Der Prozess der Europäischen Integration und sein Ergebnis, das Mehrebe­nen­sys­tem der EU, stellen seit Jahrzehnten für die Politikwissenschaft im Be­son­deren und die Sozialwissenschaften im Allge­meinen eine grundlegende theo­retische und empirische Herausforderung dar. Welche Faktoren be­stim­men die historisch beis­piel­lose Zusammenlegung staatlicher Hoheitsrechte in den suprana­tio­nalen Insti­tutionen der EU? Welche Politiken sind für die EU prägend, wo hat sie dabei Er­folg, wo scheitert sie und woran liegt das? Was überhaupt zeichnet europäisches policy-making und die EU als ‚policy-making state‘ (Richardson) aus, wie kommt es dabei zur fortgesetzten Expansion europäischer Kompetenzen?  Wie werden demokratische und funktionale Interessen in das EU-Entscheidungs­sys­tem einge­speist, welche Rolle spielt dabei die Europäische Kommission? Hat die EU ein demokratisches Legitimationsdefizit? Ist ihre Leistungs- und Problemlösungs­fähigkeit zu gering oder gar nicht so schlecht? Ist die EU ein Modernisierungs­regime für schwächelnde Wohlfahrts­staaten, ein wirtschaftlicher Zweckverband ihrer nationalen Mitglieder oder eine funktionale Föderation oder gar ein global player im Werden? Wie stark ist die große EU der bis vor kurzem 28 Staaten in­tern differenziert oder gar überdehnt und nicht mehr hinreichend handlungsfä­hig? Ist die EU ein Nährboden für popu­listische und autokratische politische Ent­wicklungen oder kann sie ihre Mitglieder genau davor schüt­zen? Man könnte diese Fragen immer weiter fortsetzen. Fest steht, dass sie allesamt nicht aus dem ‚methodologischen Nationalismus‘ der Politik- und Sozialwissenschaften heraus beantwortet werden können sondern einer umfassenderen Forschungs­pers­pek­tive bedürfen, bei der EU und Mitglieds­staaten und -gesellschaften zusammen ein politisch-administratives Mehrebenensystem bilden.

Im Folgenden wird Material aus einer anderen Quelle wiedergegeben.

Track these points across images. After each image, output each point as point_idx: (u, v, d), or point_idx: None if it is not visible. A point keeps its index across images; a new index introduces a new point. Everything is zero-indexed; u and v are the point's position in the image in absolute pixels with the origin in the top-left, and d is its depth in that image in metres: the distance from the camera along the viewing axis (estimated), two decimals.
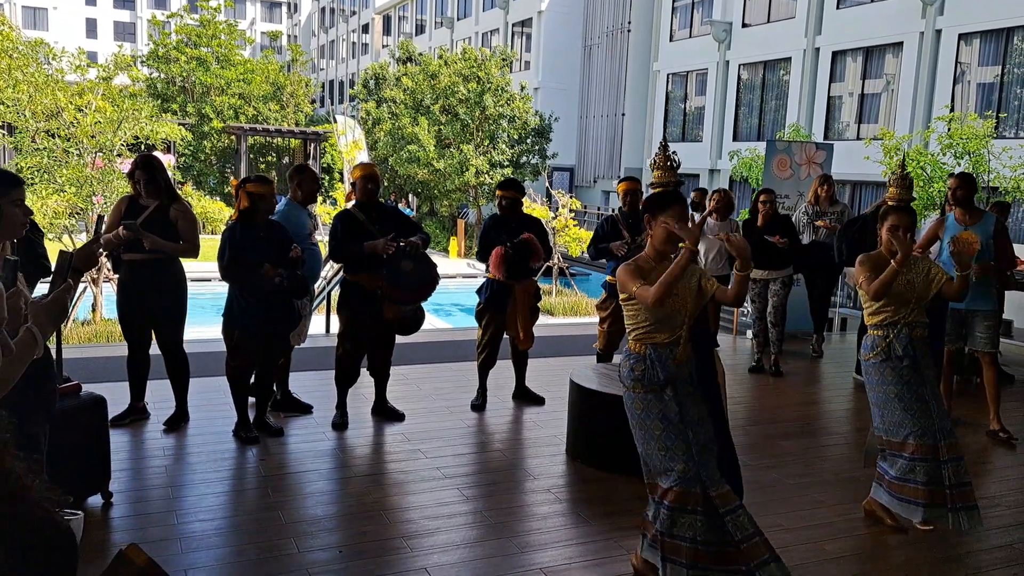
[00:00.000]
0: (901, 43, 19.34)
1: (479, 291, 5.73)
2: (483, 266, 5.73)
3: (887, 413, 3.86)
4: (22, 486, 1.05)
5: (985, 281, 5.37)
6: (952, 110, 15.55)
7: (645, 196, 3.17)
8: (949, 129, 13.25)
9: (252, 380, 4.97)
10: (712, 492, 3.00)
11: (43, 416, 2.88)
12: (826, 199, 7.55)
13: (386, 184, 27.57)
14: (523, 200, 5.81)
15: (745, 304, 9.56)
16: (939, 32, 18.46)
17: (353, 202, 5.20)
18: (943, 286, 3.82)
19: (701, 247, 7.19)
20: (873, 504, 4.02)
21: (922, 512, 3.74)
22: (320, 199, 27.22)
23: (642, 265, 3.14)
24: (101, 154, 12.48)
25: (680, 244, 3.03)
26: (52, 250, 5.23)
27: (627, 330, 3.23)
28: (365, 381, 5.47)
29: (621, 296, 3.19)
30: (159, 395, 5.27)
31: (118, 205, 4.93)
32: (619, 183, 6.43)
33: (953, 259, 3.91)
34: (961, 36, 18.10)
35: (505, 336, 5.76)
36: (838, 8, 21.13)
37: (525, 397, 5.92)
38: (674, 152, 3.39)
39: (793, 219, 7.47)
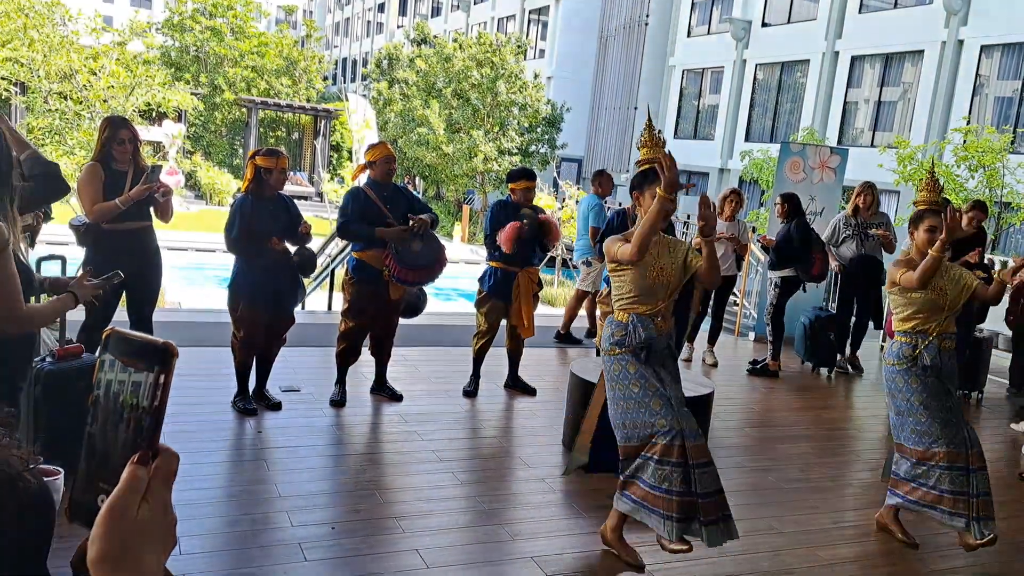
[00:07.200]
0: (922, 51, 19.22)
1: (481, 279, 5.69)
2: (485, 252, 5.69)
3: (912, 421, 3.77)
4: None
5: None
6: (969, 122, 15.47)
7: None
8: (965, 141, 13.19)
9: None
10: (689, 443, 3.16)
11: (27, 369, 2.88)
12: (865, 208, 6.91)
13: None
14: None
15: (744, 304, 9.54)
16: (961, 42, 18.33)
17: (365, 180, 5.17)
18: (976, 289, 3.79)
19: None
20: (886, 517, 3.97)
21: (964, 522, 3.65)
22: (327, 177, 27.25)
23: (628, 238, 3.31)
24: None
25: (659, 190, 3.15)
26: (61, 213, 5.19)
27: (613, 301, 3.41)
28: (365, 360, 5.46)
29: (608, 266, 3.38)
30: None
31: (95, 173, 4.45)
32: None
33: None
34: (983, 48, 17.97)
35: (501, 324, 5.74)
36: (860, 12, 20.99)
37: (517, 387, 5.91)
38: (660, 131, 3.48)
39: (830, 230, 7.16)
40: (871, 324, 7.39)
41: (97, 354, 0.78)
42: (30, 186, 3.25)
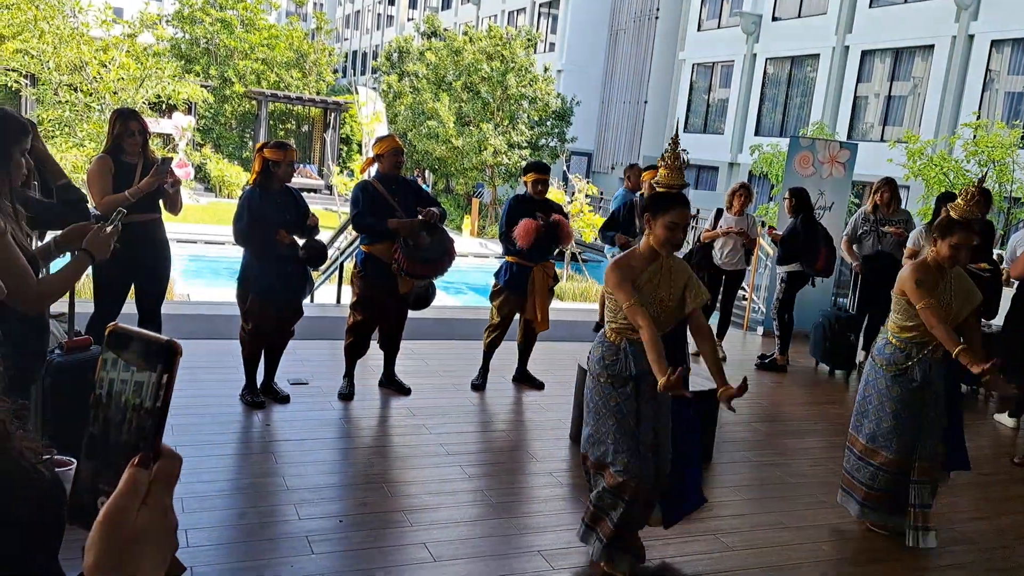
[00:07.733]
0: (932, 46, 19.09)
1: (497, 273, 5.69)
2: (496, 247, 5.69)
3: (875, 423, 3.82)
4: (4, 431, 0.99)
5: None
6: (979, 117, 15.37)
7: (647, 195, 3.20)
8: (975, 136, 13.11)
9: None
10: (641, 487, 3.18)
11: (40, 362, 2.89)
12: (885, 205, 6.75)
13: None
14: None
15: (752, 298, 9.52)
16: (971, 37, 18.20)
17: (373, 173, 5.17)
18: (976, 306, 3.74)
19: (717, 242, 7.11)
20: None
21: (858, 509, 3.85)
22: (337, 169, 27.26)
23: (634, 265, 3.13)
24: None
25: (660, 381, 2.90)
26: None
27: (606, 319, 3.27)
28: (373, 353, 5.48)
29: (606, 289, 3.21)
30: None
31: (105, 165, 4.44)
32: (645, 170, 6.38)
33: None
34: (994, 42, 17.84)
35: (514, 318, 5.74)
36: (870, 7, 20.86)
37: (525, 381, 5.92)
38: (684, 150, 3.32)
39: (850, 226, 6.98)
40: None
41: (100, 352, 0.77)
42: (52, 204, 3.33)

Ziel des Kurses ist es, in die wichtigsten politikwissenschaftlichen Debatten und Forschungen zum Europäischen Integrationsprozess und zum Mehrebenensystem der EU einzuführen, um den Studie­renden die Möglichkeiten zur Entwicklung eigener Forschungen aufzuzeigen und mit Ihnen zu üben.

Leistungsanforderungen: Regelmäßige Lektüre der Kursliteratur, mündliche Präsentation in einer Sitzung, Vertiefungsseminararbeit im Umfang von 15-20 Seiten.